What to do: Please list every line in the material that contains the string "pose", copying each one in full.

Data:
'''

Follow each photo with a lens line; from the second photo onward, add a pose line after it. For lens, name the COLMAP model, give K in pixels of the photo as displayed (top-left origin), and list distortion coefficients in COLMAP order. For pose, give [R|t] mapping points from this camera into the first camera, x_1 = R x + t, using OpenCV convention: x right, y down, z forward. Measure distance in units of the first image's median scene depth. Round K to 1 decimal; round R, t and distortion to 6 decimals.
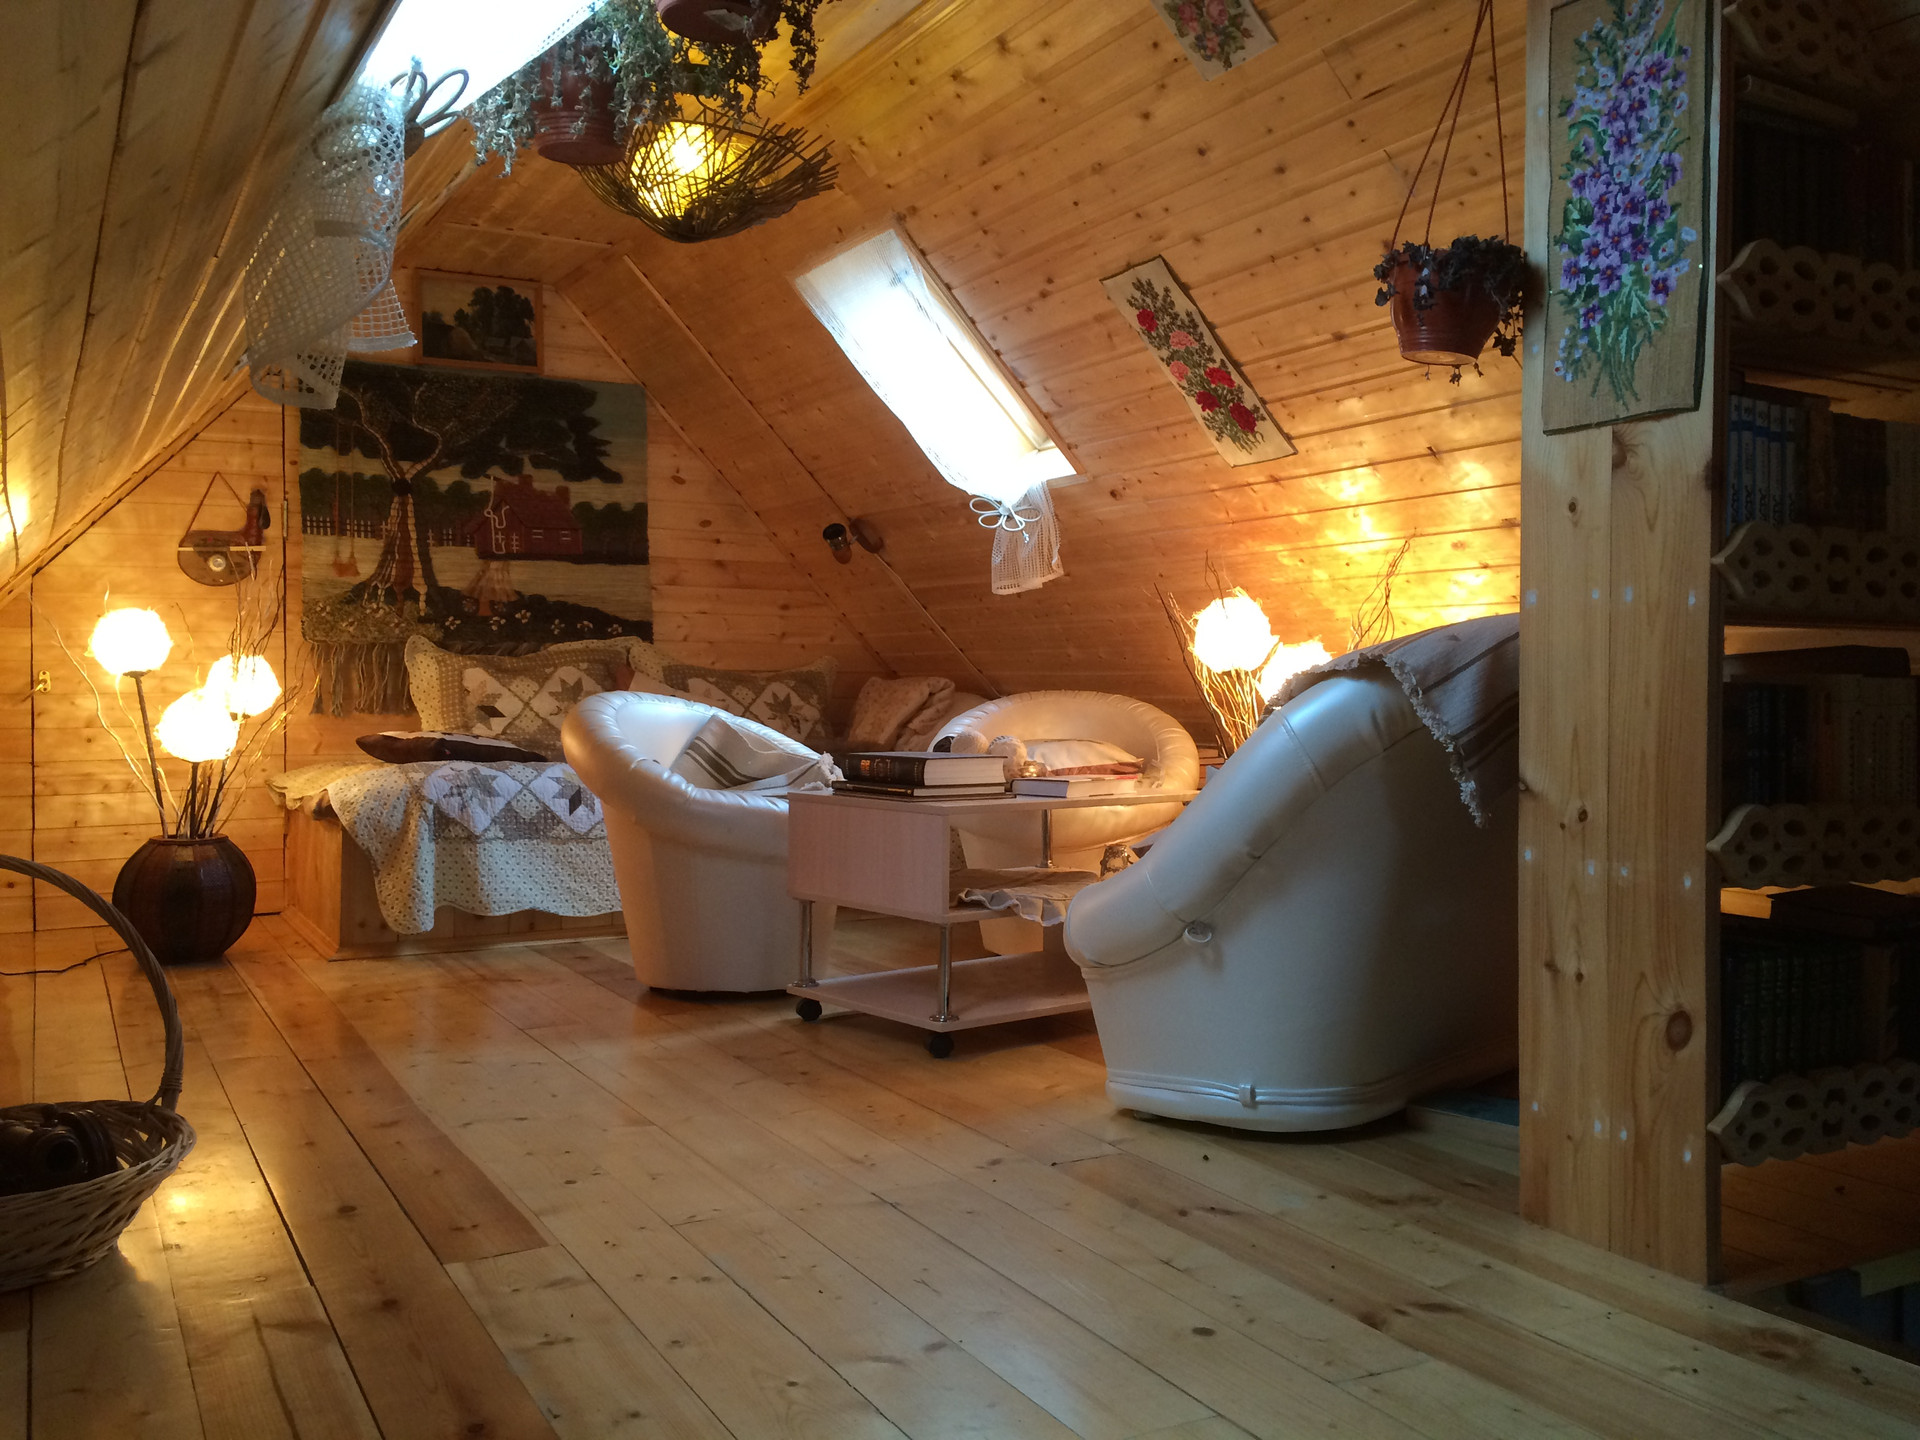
lens RADIAL K [[1654.4, 0, 959.4], [0, 1654.4, 715.7], [0, 0, 1]] dist [0.063830, -0.055655]
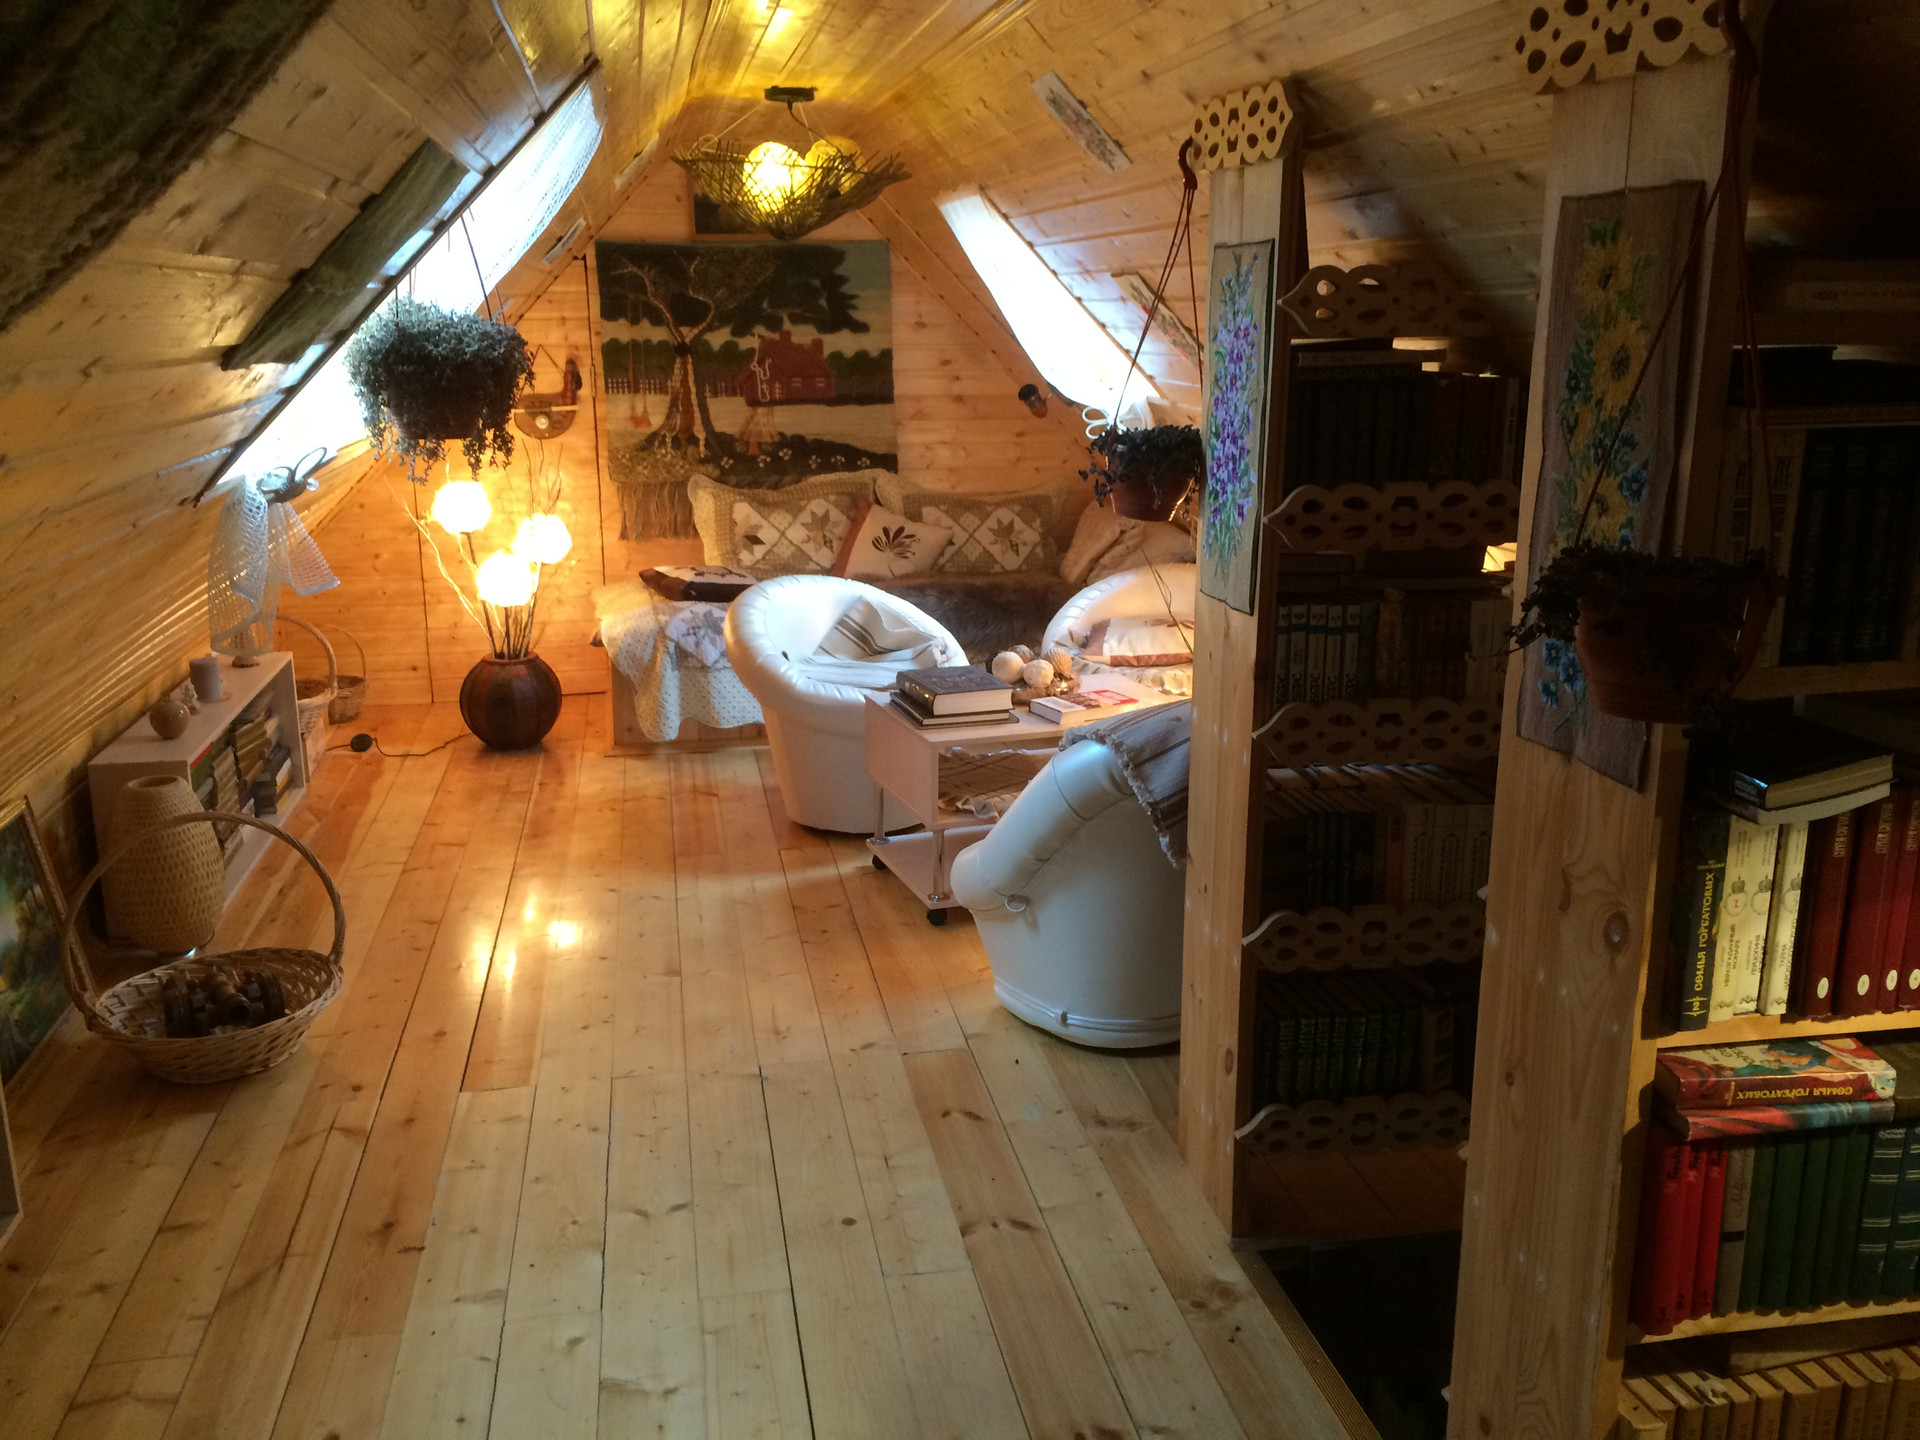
lens RADIAL K [[1654.4, 0, 959.1], [0, 1654.4, 717.2], [0, 0, 1]] dist [0.063830, -0.055655]
pose [[0.949164, 0.073667, -0.306042, 0.245903], [-0.001765, 0.973461, 0.228846, -0.157288], [0.314778, -0.216673, 0.924104, -0.102224]]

'''

Task result:
Follow each photo with a lens line; from the second photo onward, add a pose line after it. For lens, name the COLMAP model, give K in pixels of the photo as displayed (top-left origin), and list distortion coefficients in COLMAP order. For pose, give [R|t] mapping points from this camera into the first camera, x_1 = R x + t, using OpenCV convention: x right, y down, z forward. Measure distance in units of the first image's median scene depth. Round K to 1 decimal; round R, t and distortion to 6 decimals.
pose [[0.949164, 0.073667, -0.306042, 0.245903], [-0.001765, 0.973461, 0.228846, -0.157288], [0.314778, -0.216673, 0.924104, -0.102224]]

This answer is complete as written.